Fairycakes Sun 03-Sept-23 09:12:02

This was my life too until recently. Long hours looking after young grandchildren, shopping, cooking, house chores and entertaining visiting family members. Unfortunately I didn't make the changes to my life that I should have and ended up being treated for stress. Try and find some things to let go of and take time for yourself. I have started pampering myself for the first time in years and I feel so much better. I didn't realise how much I had neglected myself.

Jennyluck Sun 03-Sept-23 18:17:38

Farview, I’m in a very similar position to you, and totally get how you feel. A husband with dementia is such a heavy burden to cope with.
I also feel the same about my house, I feel out of control with it and dread anyone calling round.
Finding time for yourself can be hard, but that’s what I do. I’ve got some good friends I can meet up with. Have you got anyone ??? Without my friends I don’t think I’d cope.

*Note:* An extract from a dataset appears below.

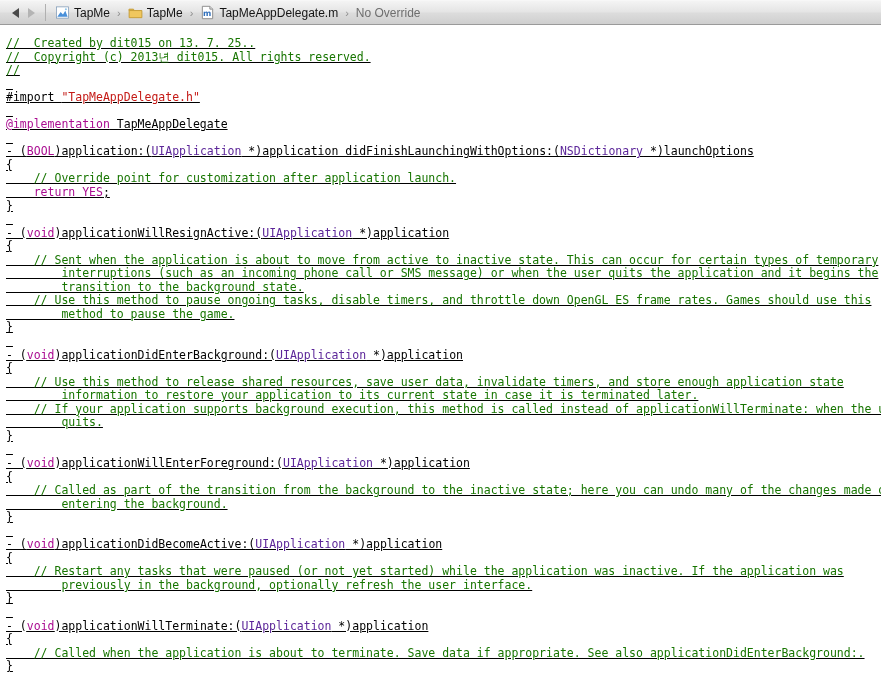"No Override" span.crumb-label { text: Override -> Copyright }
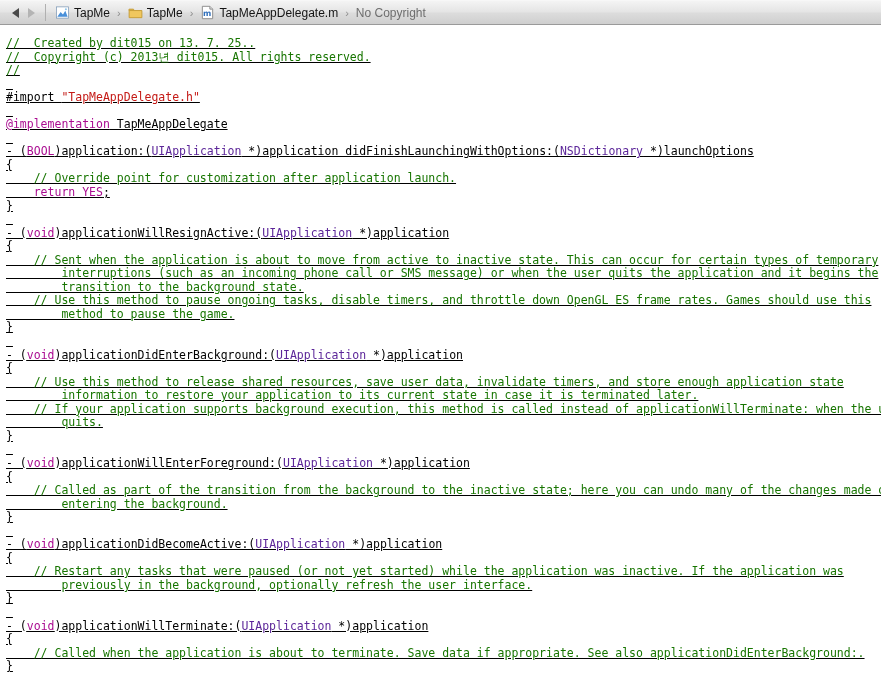"// Created by dit015 on" #editor { padding: 12px 0 0 0 -> 2px 0 0 0; text-decoration: underline -> none }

There are too many of us In this awful situation. And it seems we’re just left to cope. I don’t know about you, but I’d like someone to come along and save me. But in reality I know it won’t happen.

I’m sending you a massive hug💕💕💕

Nannagarra Sun 03-Sept-23 22:32:21

You’ve received a lot of good advice farview. I do hope life is improving for you.
When we were undergraduates, DH and I had a friend whose mother gave herself a week off every six months. During that time the whole family wore clothes which they decided they wouldn’t wear again, ate ready meals and only feather dusting and porthole hoovering took place. As our families didn’t do this, we were shocked but now, if I’m overwhelmed I think of her and stop cooking from scratch for a few days. We haven’t suffered and I have gained some ‘me’ time. (DH does cook but always manages to involve me somehow.)
Your dog is adorable, no doubt an excellent companion as you stride the moors.